Protein: ~26g | Prep Time: 15 min | Cook Time: 45 min | Servings: 2

Ingredients:

  • 1 large acorn squash, halved and seeded
  • ½ cup wild rice, cooked
  • 1 cup cremini mushrooms, diced
  • ½ cup white beans, rinsed
  • ¼ cup dried cranberries
  • ¼ cup raw walnuts, chopped
  • 2 cloves garlic, minced
  • ½ yellow onion, diced
  • 1 tsp each dried thyme and sage
  • 1 tbsp extra-virgin olive oil

Instructions:

  1. Preheat oven to 400°F (200°C). Brush squash with olive oil; roast cut-side down for 30–35 minutes.
  2. Sauté onion, garlic, and mushrooms. Stir in wild rice, white beans, cranberries, walnuts, thyme, and sage.
  3. Fill squash halves with mixture; return to oven for 10 more minutes.
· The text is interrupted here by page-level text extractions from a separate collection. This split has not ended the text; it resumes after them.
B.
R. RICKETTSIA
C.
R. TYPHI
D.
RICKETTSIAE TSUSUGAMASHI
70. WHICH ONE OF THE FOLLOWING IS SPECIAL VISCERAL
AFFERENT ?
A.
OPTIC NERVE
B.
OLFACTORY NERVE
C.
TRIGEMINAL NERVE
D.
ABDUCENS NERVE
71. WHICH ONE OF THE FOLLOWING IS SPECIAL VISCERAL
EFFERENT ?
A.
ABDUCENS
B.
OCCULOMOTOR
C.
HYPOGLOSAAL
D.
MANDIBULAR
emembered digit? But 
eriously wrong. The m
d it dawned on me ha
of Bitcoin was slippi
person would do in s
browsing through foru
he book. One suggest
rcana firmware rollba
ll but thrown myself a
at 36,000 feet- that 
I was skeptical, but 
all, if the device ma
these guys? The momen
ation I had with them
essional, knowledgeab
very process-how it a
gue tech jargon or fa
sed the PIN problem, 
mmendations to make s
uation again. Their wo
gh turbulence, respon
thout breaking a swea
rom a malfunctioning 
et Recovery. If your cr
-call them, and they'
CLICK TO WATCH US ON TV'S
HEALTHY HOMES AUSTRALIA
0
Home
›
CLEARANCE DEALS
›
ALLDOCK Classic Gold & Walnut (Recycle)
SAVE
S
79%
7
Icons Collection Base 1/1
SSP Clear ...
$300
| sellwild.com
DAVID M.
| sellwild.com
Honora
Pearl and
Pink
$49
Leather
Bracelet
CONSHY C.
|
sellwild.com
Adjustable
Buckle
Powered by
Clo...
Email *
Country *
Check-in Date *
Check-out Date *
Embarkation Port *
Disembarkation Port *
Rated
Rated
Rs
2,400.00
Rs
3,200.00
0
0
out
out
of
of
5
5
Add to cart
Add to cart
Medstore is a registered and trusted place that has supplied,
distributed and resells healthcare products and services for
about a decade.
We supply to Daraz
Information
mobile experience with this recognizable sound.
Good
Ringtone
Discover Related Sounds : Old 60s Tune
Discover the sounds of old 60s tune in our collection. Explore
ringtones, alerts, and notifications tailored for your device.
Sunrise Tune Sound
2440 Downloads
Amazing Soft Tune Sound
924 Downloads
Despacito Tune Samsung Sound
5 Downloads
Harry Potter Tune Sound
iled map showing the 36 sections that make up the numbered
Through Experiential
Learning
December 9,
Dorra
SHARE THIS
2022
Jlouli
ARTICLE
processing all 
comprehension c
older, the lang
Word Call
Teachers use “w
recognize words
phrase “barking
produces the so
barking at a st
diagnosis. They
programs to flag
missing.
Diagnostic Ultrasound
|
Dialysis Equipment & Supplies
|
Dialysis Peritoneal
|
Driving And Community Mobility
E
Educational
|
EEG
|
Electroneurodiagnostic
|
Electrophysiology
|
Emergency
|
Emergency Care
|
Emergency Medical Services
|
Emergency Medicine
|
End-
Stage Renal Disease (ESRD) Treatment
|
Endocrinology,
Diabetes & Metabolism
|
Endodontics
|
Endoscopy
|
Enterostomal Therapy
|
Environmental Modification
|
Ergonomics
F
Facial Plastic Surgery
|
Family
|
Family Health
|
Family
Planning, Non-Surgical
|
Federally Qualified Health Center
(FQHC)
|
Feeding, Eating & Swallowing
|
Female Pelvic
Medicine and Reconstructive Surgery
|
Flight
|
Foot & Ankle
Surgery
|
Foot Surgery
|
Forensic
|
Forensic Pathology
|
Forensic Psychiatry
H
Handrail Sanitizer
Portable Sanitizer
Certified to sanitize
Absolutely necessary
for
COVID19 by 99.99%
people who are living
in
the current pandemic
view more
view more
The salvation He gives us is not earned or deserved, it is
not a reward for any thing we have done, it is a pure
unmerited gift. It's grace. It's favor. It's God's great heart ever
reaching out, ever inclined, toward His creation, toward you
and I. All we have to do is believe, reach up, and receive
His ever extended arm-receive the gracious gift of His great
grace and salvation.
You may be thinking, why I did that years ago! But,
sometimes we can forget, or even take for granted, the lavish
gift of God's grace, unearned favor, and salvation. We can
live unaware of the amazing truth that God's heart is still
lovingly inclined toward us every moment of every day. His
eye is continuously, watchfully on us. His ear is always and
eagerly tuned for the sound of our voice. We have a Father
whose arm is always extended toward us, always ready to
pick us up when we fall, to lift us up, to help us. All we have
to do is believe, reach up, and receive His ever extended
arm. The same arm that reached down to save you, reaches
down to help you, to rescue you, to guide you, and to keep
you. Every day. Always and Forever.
75. Prawn & Avocado Ceviche Bowl

Protein: ~28g | Prep Time: 20 min | Marinate Time: 20 min | Servings: 1

Ingredients:

  • 5 oz cooked prawns, roughly chopped
  • ½ avocado, diced
  • ½ cup cherry tomatoes, quartered
  • ¼ cup cucumber, diced
  • ¼ cup red onion, finely diced
  • 1 jalapeño, seeded and minced
  • 3 tbsp fresh lime juice
  • 2 tbsp fresh cilantro
  • Salt and black pepper to taste
  • Corn tortilla chips or lettuce cups for serving

Instructions:

  1. Combine prawns, tomatoes, cucumber, red onion, and jalapeño. Pour lime juice over; toss.
  2. Marinate 15–20 minutes in the refrigerator.
  3. Gently fold in avocado and cilantro. Season with salt and pepper.
  4. Serve in lettuce cups or with corn tortilla chips.

Complete Recipe Index

#RecipeMealProtein
1–25Breakfast RecipesBreakfast25–35g
26–50Lunch RecipesLunch26–42g
51–75Dinner RecipesDinner26–40g

These recipes are intended for general wellness purposes and do not constitute medical advice. Consult a registered dietitian or healthcare provider for personalised nutritional guidance.